On 05/12/2016 11:36 AM, Lennart Poettering wrote:
On Thu, 12.05.16 11:20, Chris Friesen (cbf...@mail.usask.ca) wrote:

Hi,

Could someone point me to the commit that removed support for assigning
"ethX" names based on MAC addresses?

Alternately, can someone suggest a way to get equivalent behaviour (the
ability to set "ethX" names based on MAC address) using the current
infrastructure? (Preferably as of RHEL 7, so systemd 219 plus a bunch of
patches.)

The back story is that we've got a lot of scripts/tools that currently
assume the "ethX" naming, and while we will eventually sort it out we really
don't want to do it right now.  The previous method of assigning "ethX"
names was working well for our use-case (though I realize it had issues more
generally).

https://www.freedesktop.org/wiki/Software/systemd/PredictableNetworkInterfaceNames/

See the end of that page.

I booted the kernel with "net.ifnames=0", which worked to turn off the location-based naming.

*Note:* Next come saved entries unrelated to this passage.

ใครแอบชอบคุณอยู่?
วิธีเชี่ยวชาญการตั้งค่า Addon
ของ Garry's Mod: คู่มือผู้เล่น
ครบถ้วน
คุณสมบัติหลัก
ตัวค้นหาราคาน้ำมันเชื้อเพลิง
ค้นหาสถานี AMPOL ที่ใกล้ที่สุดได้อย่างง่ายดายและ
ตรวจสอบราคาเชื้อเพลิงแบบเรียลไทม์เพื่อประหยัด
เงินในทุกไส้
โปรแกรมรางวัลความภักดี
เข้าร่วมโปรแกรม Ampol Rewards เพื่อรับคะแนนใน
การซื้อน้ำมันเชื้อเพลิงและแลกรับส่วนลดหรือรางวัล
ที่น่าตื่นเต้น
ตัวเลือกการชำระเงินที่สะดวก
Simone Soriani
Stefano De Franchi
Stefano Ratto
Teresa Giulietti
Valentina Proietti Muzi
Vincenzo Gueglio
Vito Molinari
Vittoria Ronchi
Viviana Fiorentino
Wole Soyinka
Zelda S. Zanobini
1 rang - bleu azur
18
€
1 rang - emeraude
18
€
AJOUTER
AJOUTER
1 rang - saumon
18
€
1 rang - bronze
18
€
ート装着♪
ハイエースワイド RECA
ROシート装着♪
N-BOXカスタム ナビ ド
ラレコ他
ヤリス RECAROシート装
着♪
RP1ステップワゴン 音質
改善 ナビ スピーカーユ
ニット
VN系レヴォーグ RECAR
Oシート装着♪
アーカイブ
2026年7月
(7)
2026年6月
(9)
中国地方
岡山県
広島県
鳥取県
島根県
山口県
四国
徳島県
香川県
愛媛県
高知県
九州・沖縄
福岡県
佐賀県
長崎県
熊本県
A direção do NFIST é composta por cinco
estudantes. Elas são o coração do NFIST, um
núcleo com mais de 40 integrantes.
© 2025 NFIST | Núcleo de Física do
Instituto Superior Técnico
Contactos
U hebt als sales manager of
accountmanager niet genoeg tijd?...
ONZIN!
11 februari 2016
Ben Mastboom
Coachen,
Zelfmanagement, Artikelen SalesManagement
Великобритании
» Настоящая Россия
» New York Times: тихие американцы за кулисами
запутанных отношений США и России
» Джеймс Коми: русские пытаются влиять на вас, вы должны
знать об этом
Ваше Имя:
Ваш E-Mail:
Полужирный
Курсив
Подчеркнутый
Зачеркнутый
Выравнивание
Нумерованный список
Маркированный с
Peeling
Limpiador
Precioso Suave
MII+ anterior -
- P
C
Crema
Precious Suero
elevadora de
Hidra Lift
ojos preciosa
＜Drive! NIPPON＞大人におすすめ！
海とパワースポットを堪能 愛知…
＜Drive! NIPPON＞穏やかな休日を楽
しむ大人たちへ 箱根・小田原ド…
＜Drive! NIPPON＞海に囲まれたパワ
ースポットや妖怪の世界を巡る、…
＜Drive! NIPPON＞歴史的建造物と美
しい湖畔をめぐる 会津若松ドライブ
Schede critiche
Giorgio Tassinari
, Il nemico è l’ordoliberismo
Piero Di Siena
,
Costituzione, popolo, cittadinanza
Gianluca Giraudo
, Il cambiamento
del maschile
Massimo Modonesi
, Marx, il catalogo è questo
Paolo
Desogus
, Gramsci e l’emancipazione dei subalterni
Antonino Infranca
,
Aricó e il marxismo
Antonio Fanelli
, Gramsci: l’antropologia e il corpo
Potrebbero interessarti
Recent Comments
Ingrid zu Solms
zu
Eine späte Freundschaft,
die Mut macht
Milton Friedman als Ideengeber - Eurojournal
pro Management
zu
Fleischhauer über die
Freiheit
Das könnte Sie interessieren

I then created a set of files, one per eth device that match based on MAC:

[root@compute-0 root]# cat /etc/systemd/network/10-eth
10-eth0.link  10-eth1.link  10-eth2.link  10-eth3.link


Here's an example of one of the files:

[root@compute-0 wrsroot]# cat /etc/systemd/network/10-eth0.link
[Match]
MACAddress=08:00:27:f1:36:11

[Link]
Name=eth0


When I booted up, however, the custom naming was not applied. Eth0 was a different device:

[root@compute-0 wrsroot]# ip link

1: lo: <LOOPBACK,UP,LOWER_UP> mtu 65536 qdisc noqueue state UNKNOWN mode DEFAULT
    link/loopback 00:00:00:00:00:00 brd 00:00:00:00:00:00
2: eth0: <BROADCAST,MULTICAST> mtu 1500 qdisc noop state DOWN mode DEFAULT qlen 
1000
    link/ether 08:00:27:9f:b9:47 brd ff:ff:ff:ff:ff:ff
3: eth1: <BROADCAST,MULTICAST,UP,LOWER_UP> mtu 1500 qdisc pfifo_fast state UP mode DEFAULT qlen 1000
    link/ether 08:00:27:9d:14:c4 brd ff:ff:ff:ff:ff:ff
4: eth2: <BROADCAST,MULTICAST> mtu 1500 qdisc noop state DOWN mode DEFAULT qlen 
1000
    link/ether 08:00:27:f1:36:11 brd ff:ff:ff:ff:ff:ff
5: eth3: <BROADCAST,MULTICAST> mtu 1500 qdisc noop state DOWN mode DEFAULT qlen 
1000
    link/ether 08:00:27:dd:42:ae brd ff:ff:ff:ff:ff:ff



If I use some other set of names (vethX, for example) then the renaming works 
fine.

I tried removing "net.ifnames=0" from the kernel boot args, and got devices named like "enp0s3" even though I had /etc/systemd/network/10-ethX.link files for each device. This seems to contradict the information in https://www.freedesktop.org/software/systemd/man/systemd.link.html which says that the "Name=" should take effect if NamePolicy= is missing.

So I guess the question is, how do I rename a device to a name that already exists? (Like supposing I want to swap the names of eth0 and eth1.)